→ **WORK TASK**
Each line of the data holding "lines" should be found and copied.

[Stored data]
════════════════
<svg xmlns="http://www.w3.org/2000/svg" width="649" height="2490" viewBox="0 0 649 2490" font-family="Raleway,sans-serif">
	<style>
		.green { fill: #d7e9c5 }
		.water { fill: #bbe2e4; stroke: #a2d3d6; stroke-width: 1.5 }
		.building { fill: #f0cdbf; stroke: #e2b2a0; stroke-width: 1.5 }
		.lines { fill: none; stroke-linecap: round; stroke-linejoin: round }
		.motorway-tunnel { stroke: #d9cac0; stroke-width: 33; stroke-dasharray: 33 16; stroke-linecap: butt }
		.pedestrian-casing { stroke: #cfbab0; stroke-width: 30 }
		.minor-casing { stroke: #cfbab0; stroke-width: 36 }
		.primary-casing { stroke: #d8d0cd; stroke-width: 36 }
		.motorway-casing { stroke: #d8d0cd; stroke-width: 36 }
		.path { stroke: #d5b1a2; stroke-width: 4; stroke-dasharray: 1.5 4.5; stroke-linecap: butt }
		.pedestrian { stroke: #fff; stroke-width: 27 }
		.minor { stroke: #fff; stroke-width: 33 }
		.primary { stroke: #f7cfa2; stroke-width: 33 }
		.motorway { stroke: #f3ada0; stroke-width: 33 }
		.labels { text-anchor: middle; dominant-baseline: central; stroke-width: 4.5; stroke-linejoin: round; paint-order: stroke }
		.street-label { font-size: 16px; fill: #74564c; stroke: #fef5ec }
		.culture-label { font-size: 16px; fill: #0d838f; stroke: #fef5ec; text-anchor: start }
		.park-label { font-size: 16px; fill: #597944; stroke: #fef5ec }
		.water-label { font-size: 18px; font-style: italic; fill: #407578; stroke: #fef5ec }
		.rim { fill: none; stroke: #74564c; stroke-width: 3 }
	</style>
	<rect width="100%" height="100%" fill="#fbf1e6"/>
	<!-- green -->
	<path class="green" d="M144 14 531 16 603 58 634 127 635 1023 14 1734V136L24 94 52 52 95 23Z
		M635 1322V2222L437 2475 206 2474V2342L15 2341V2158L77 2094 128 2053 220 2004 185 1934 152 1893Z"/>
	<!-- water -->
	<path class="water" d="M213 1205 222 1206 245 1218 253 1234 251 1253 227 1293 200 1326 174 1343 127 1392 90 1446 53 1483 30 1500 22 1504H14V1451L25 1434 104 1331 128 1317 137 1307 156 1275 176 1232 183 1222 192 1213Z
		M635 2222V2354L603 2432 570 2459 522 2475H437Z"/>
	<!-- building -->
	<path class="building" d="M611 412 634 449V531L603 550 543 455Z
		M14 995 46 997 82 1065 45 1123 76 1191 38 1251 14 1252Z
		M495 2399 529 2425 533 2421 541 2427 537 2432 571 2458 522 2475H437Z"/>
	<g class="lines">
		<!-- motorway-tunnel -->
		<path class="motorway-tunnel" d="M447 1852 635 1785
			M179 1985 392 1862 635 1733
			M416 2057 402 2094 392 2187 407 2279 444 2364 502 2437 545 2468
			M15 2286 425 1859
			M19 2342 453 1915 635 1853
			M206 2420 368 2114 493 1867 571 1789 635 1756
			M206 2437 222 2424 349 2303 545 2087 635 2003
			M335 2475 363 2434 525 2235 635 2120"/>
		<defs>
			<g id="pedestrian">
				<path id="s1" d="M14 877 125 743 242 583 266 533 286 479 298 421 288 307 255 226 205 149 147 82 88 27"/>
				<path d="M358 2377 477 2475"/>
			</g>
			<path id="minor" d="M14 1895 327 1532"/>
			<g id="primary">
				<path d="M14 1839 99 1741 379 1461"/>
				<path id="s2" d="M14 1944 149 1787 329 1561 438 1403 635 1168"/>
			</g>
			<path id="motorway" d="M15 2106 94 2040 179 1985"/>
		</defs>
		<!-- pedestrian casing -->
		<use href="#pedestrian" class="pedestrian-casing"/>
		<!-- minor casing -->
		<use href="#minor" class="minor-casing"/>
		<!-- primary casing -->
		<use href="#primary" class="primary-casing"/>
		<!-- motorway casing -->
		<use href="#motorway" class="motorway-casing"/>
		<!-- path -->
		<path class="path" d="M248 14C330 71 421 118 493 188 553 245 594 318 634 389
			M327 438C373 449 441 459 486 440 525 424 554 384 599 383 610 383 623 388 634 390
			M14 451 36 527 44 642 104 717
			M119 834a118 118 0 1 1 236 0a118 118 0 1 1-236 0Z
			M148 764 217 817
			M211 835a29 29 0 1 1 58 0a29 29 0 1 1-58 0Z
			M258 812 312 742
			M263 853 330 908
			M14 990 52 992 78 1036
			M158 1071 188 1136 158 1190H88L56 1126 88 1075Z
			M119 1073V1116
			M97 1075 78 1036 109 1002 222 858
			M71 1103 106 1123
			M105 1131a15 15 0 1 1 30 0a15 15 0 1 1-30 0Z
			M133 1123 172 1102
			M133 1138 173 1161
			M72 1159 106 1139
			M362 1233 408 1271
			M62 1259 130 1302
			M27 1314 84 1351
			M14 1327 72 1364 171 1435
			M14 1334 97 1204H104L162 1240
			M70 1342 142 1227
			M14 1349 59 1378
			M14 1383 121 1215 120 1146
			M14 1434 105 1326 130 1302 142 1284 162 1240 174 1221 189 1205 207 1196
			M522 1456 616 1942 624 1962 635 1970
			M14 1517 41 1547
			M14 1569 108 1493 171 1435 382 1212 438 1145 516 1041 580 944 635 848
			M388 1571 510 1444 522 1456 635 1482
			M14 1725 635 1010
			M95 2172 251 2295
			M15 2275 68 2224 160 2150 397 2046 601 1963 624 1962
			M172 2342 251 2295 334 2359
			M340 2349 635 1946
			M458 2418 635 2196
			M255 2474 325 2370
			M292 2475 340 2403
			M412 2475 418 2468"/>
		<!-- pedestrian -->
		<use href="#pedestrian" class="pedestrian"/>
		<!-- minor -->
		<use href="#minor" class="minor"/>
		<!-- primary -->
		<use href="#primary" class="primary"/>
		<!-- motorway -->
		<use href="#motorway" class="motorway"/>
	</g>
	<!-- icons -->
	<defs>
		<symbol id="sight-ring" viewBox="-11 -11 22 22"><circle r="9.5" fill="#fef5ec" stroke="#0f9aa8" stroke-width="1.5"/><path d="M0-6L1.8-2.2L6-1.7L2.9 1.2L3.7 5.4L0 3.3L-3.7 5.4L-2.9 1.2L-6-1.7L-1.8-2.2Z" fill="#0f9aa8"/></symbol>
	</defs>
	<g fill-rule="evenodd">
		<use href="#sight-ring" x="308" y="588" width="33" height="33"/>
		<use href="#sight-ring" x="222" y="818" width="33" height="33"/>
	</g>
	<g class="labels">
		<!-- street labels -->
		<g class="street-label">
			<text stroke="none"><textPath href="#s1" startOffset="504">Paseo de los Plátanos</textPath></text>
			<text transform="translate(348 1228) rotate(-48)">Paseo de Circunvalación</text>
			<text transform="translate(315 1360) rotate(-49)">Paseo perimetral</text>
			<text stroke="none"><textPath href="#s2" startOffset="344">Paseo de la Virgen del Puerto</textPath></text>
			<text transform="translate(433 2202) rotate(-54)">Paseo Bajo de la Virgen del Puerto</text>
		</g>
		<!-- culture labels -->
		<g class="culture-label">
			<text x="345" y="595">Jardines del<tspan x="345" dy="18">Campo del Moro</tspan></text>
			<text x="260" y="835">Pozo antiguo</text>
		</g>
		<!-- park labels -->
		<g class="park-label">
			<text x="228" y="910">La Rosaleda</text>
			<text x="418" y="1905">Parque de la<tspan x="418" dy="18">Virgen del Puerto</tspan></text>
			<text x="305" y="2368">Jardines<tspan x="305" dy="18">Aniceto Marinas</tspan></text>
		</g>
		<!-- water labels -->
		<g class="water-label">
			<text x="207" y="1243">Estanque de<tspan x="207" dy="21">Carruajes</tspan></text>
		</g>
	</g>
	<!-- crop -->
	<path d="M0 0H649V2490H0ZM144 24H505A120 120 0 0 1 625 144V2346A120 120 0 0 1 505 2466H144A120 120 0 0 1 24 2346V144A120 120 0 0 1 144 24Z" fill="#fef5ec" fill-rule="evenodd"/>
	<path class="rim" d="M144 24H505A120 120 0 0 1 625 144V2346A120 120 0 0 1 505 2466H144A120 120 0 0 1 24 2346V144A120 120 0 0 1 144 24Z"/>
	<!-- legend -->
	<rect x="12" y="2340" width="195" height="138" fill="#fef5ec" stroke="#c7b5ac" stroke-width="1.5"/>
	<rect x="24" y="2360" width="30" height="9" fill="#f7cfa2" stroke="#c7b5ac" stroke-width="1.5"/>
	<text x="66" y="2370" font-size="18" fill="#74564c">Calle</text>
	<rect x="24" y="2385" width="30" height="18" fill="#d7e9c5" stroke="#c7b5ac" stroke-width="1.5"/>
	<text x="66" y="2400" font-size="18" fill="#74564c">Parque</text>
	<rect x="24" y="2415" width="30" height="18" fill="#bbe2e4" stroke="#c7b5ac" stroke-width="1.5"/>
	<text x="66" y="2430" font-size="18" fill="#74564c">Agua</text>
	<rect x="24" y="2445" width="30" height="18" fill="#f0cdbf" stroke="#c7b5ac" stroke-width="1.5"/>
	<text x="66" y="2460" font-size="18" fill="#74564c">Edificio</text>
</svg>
════════════════
→ **TASK OUTPUT**
		.lines { fill: none; stroke-linecap: round; stroke-linejoin: round }
	<g class="lines">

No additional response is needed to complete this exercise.